Exercise instructions ->
Can you reproduce verbatim the David Kinnear profile between "Personal information" and "Rovers / 21 / (14)", inclusive?

··· Text passage ···

David Kinnear

Personal information
- Date of birth: 22 February 1917
- Place of birth: Kirkcaldy, Scotland
- Date of death: 4 February 2008 (aged 90)
- Place of death: Glasgow, Scotland
- Position(s): Outside left

Senior career*
- Years: Team / Apps / (Gls)
- 1933–1934: Raith Rovers / 21 / (14)
- 1934–1946: Rangers / 105 / (32)
- 1946: Third Lanark / 4 / (0)
- 1946–1949: Dunfermline Athletic / 65 / (16)
- 1949–1950: Stirling Albion / 3 / (0)
- Total:  / 198 / (62)

International career
- 1936–1938: Scottish League XI / 2 / (0)
- 1937: Scotland / 1 / (1)

= David Kinnear =

Scottish footballer

David Kinnear (22 February 1917 – 4 February 2008) was a Scottish professional footballer.

··· Stored data ···

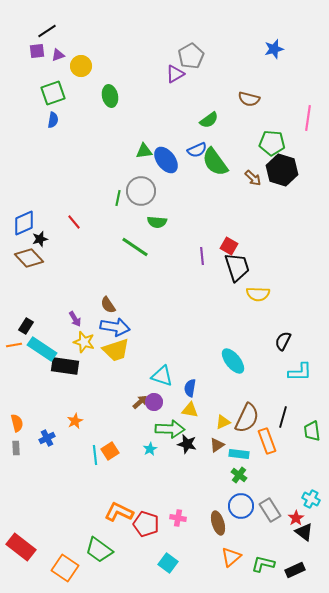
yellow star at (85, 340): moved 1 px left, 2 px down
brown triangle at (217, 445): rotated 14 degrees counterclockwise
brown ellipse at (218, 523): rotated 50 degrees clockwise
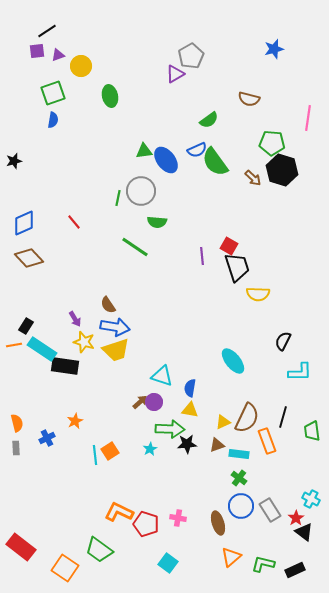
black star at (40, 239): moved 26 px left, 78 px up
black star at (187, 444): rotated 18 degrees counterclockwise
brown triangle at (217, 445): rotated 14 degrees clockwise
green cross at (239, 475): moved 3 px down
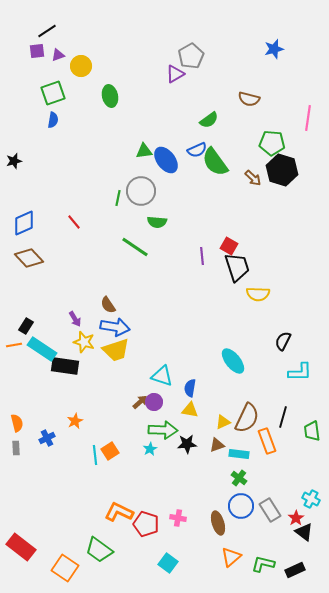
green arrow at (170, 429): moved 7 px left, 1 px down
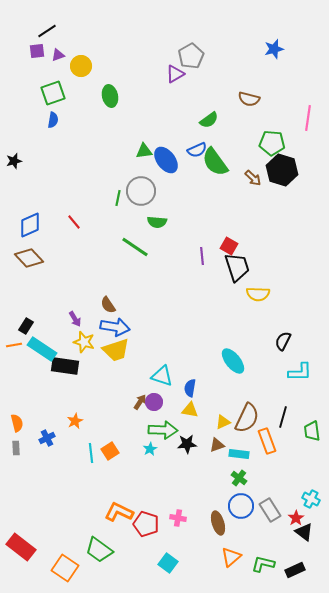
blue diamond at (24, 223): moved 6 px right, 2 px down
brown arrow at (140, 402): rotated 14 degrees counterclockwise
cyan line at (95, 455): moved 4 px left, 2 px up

···

Solution for this problem ->
Personal information
- Date of birth: 22 February 1917
- Place of birth: Kirkcaldy, Scotland
- Date of death: 4 February 2008 (aged 90)
- Place of death: Glasgow, Scotland
- Position(s): Outside left

Senior career*
- Years: Team / Apps / (Gls)
- 1933–1934: Raith Rovers / 21 / (14)